Company Negative News
- Decline in FII holding (-0.61%) and DII holding (-0.10%) shows reduced institutional confidence.
- High leverage raises financial risk in volatile markets.
Company Positive News
- Quarterly profit growth (+353% YoY) indicates strong turnaround momentum.
Industry
- Industry P/E at 23.8 is lower than CREDITACC’s P/E, suggesting peers may be more attractively valued.
- NBFC sector remains vital for credit expansion, but faces margin pressures from rising borrowing costs.
Conclusion
⚖️ CREDITACC shows strong earnings growth but faces valuation concerns and high leverage.
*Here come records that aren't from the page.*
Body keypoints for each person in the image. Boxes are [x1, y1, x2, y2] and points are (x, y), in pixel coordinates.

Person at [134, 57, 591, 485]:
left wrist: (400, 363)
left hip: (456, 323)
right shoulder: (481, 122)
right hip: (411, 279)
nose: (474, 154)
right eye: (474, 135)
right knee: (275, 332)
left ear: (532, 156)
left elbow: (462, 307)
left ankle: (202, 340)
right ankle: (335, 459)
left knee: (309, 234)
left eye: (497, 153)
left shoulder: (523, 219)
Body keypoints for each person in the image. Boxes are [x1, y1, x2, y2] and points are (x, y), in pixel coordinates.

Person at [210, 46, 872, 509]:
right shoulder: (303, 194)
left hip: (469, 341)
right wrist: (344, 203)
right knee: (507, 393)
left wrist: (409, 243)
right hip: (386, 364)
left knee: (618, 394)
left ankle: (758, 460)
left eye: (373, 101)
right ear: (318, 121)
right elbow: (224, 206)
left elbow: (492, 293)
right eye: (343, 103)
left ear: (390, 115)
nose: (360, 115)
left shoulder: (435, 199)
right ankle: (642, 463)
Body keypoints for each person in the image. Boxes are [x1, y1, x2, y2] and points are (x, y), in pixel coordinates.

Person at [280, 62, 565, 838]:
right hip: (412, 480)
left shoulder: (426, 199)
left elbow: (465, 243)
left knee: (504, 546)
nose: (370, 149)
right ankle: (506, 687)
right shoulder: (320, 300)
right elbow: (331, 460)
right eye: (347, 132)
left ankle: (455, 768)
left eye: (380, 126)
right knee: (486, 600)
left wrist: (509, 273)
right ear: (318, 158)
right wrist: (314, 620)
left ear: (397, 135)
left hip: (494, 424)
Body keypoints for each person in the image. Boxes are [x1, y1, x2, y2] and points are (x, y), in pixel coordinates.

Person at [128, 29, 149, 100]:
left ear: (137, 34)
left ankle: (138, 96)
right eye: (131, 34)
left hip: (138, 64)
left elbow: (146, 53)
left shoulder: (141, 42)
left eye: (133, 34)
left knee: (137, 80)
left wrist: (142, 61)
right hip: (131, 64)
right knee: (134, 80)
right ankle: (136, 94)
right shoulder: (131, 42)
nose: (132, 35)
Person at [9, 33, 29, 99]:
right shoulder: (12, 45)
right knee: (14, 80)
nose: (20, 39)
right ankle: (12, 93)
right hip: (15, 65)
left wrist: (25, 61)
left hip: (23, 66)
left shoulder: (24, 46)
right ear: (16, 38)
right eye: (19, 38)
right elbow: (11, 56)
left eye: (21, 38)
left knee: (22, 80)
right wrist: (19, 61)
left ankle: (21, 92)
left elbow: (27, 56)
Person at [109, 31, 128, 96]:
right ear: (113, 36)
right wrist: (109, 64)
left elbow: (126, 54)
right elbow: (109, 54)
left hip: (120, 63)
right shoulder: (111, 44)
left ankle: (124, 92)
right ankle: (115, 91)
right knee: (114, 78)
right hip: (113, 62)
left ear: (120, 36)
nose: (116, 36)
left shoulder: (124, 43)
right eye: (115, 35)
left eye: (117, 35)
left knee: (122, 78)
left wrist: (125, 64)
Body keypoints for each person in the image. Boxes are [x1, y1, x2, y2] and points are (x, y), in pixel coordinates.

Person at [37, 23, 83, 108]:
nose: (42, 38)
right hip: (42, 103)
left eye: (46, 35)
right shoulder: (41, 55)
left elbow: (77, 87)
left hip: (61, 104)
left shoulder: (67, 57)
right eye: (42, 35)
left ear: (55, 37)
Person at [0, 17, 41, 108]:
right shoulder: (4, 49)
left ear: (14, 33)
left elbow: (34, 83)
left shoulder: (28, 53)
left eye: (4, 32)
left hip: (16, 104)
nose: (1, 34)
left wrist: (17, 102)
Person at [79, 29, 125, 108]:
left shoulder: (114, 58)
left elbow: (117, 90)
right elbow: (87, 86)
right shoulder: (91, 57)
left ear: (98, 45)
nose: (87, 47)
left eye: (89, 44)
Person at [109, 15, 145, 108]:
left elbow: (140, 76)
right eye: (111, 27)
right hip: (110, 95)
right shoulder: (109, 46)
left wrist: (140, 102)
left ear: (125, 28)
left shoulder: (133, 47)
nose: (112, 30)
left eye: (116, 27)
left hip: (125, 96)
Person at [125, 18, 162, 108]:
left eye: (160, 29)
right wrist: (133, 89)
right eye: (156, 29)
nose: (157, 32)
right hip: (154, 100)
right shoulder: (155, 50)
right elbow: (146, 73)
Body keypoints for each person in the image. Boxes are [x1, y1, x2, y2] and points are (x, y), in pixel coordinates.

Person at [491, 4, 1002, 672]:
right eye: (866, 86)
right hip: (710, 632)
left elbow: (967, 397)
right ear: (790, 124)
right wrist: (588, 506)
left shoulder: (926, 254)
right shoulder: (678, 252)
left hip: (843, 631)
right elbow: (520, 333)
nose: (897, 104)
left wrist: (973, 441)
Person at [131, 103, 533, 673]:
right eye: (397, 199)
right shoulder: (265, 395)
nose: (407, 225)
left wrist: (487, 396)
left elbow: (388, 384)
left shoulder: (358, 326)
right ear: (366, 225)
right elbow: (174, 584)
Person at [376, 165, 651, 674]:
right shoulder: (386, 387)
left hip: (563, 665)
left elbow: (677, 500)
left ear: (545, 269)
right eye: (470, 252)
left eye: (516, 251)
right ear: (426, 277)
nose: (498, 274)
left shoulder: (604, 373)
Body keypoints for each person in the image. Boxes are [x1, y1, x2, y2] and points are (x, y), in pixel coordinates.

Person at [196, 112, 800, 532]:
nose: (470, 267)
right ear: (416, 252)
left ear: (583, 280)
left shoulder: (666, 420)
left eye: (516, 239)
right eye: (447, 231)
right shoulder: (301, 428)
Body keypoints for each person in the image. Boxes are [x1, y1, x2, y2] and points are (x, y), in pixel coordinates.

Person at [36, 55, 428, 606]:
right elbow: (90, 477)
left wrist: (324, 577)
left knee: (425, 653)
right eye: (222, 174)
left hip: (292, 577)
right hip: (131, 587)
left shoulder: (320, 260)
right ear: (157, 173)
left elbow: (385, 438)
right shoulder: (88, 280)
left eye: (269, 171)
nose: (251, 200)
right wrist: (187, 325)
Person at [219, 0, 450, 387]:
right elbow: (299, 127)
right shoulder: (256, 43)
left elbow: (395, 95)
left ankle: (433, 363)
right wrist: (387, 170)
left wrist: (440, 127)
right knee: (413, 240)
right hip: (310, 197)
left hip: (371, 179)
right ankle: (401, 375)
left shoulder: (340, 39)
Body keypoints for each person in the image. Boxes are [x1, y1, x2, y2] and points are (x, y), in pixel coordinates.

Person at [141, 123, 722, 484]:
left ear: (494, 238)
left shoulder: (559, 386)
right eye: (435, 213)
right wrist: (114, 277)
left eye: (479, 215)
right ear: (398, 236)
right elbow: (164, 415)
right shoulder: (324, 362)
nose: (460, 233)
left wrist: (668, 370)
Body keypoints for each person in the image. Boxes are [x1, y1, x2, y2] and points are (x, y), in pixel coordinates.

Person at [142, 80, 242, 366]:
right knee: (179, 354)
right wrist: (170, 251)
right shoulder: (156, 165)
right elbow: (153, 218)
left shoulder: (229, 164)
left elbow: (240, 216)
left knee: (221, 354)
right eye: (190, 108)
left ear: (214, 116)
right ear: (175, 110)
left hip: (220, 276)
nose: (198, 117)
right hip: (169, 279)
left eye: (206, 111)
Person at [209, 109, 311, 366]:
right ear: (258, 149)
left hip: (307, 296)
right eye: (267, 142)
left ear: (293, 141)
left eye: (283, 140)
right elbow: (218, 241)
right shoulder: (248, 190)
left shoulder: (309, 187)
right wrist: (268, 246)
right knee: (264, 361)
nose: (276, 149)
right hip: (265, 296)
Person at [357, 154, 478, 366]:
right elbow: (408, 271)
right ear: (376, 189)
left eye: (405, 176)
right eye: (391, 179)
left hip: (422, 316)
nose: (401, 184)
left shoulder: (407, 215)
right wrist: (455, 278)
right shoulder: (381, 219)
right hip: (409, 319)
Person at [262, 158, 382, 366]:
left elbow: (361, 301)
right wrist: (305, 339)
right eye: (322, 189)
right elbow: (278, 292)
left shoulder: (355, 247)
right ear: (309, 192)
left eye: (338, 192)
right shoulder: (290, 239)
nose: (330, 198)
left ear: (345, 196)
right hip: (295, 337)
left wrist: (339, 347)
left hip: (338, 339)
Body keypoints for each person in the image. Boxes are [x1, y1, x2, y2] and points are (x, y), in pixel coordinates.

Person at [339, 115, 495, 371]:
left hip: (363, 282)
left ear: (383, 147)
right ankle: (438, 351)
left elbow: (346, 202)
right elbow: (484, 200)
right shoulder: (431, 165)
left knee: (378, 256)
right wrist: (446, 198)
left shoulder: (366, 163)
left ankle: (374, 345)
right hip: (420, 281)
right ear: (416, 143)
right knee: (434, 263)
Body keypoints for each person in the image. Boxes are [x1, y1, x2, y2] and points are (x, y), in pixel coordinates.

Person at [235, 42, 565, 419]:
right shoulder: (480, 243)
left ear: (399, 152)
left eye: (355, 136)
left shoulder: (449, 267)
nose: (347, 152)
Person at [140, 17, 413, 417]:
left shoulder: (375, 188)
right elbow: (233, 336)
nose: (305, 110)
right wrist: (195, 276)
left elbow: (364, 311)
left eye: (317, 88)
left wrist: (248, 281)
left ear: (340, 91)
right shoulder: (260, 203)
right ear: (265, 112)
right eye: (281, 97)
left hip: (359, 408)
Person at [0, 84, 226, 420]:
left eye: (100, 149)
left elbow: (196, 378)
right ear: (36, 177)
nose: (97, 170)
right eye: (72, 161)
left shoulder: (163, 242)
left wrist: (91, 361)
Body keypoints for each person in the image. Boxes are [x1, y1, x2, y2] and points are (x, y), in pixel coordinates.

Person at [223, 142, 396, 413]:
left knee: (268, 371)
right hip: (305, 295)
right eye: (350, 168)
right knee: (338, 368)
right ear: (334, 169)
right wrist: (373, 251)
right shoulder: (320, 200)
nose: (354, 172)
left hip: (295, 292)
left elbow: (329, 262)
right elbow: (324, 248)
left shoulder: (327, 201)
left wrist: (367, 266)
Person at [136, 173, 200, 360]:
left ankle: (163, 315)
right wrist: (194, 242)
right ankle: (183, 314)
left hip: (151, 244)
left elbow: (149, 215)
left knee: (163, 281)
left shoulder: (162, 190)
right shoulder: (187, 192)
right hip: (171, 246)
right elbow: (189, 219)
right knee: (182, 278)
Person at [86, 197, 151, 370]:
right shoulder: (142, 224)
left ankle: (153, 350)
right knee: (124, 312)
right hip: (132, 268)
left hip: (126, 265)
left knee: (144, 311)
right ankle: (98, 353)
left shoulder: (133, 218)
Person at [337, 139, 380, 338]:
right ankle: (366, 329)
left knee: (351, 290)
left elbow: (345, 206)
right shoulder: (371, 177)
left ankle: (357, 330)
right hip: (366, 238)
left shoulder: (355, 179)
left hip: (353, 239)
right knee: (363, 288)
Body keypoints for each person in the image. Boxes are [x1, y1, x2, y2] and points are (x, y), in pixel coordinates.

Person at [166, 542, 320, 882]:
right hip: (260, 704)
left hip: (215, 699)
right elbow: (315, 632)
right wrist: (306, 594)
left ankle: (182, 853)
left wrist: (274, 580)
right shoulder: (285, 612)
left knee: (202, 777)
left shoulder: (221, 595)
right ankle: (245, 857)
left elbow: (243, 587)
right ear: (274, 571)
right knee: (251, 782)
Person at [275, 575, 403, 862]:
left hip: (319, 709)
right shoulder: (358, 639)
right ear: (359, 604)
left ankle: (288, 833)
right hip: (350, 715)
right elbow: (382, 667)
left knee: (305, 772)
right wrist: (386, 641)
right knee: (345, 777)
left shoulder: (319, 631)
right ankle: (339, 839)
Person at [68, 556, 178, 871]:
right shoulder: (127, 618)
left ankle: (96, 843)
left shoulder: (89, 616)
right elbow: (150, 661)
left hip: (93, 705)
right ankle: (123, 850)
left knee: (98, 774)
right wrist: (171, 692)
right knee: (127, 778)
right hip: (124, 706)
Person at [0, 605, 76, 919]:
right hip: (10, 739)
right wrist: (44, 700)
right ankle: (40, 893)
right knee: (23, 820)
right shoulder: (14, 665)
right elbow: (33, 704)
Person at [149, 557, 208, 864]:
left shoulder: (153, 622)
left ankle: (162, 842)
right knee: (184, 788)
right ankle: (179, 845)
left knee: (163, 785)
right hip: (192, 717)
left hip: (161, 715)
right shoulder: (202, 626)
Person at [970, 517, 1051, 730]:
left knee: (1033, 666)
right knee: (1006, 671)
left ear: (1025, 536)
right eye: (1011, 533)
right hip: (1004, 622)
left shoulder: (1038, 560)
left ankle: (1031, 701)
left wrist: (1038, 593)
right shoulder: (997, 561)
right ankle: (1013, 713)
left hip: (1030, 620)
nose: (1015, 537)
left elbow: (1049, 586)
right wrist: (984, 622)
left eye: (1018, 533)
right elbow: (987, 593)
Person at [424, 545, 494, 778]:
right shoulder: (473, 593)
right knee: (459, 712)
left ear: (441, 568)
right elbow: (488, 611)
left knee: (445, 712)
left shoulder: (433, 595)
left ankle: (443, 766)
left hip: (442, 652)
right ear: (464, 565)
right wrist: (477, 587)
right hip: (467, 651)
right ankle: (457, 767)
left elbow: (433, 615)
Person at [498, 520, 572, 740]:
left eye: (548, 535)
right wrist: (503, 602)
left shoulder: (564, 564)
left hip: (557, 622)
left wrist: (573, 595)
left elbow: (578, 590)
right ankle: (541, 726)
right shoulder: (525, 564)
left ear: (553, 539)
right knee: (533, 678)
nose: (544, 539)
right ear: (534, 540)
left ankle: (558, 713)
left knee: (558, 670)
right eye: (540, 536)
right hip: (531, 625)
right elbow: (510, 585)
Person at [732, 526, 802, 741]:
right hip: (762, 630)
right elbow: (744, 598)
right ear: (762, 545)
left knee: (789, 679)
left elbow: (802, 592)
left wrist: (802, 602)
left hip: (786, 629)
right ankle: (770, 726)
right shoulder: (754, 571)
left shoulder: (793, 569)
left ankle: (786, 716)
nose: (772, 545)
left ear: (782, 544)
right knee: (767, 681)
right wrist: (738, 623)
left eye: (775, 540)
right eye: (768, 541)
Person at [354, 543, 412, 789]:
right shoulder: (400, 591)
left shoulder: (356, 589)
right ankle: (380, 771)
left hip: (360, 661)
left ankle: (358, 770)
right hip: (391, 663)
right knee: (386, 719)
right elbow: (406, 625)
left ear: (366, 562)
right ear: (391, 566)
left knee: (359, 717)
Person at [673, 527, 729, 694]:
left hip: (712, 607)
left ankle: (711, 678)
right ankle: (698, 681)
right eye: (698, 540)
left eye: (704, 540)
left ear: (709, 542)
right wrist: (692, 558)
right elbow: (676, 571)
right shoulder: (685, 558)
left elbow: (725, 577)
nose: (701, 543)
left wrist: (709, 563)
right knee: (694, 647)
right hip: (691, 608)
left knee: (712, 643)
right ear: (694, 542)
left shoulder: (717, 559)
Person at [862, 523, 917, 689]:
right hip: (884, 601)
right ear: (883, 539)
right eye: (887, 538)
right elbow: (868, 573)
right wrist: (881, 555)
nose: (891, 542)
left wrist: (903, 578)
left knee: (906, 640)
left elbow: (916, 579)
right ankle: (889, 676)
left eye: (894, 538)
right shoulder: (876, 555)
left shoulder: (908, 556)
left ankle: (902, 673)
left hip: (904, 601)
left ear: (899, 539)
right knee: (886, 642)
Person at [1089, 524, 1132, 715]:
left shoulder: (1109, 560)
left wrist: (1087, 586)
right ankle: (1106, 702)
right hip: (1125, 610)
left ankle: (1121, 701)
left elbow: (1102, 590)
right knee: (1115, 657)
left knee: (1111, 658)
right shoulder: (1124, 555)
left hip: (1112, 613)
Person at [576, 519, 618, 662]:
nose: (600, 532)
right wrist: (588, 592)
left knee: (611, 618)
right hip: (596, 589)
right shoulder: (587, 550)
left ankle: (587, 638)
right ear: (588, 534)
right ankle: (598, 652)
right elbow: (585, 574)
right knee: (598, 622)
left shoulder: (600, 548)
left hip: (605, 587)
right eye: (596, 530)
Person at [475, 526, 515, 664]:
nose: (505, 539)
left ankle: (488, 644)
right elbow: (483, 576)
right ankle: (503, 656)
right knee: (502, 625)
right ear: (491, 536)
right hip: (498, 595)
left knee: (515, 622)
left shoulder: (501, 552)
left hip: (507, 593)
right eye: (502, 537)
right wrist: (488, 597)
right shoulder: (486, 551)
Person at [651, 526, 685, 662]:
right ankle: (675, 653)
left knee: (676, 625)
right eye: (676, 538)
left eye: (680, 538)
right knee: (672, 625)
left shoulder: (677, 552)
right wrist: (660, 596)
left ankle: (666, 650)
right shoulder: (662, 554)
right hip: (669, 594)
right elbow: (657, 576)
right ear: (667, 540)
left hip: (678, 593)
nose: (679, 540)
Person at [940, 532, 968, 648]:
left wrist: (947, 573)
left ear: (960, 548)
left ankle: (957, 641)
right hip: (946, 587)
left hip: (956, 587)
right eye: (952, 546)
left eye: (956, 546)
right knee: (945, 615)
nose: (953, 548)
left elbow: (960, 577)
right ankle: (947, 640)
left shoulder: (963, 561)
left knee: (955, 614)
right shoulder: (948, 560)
Short-term consolidation with bearish bias is evident. Entry near ₹1,160–1,180 offers margin of safety, while exits should be considered near ₹1,257–1,267. Long-term investors may hold for growth potential, but traders should wait for confirmation above 50 DMA before aggressive buying.
Would you like me to extend this into a peer benchmarking overlay (e.g., comparing CREDITACC with other NBFCs like Bajaj Finance, Muthoot Finance, and Shriram Finance) to highlight relative strength and sector rotation opportunities?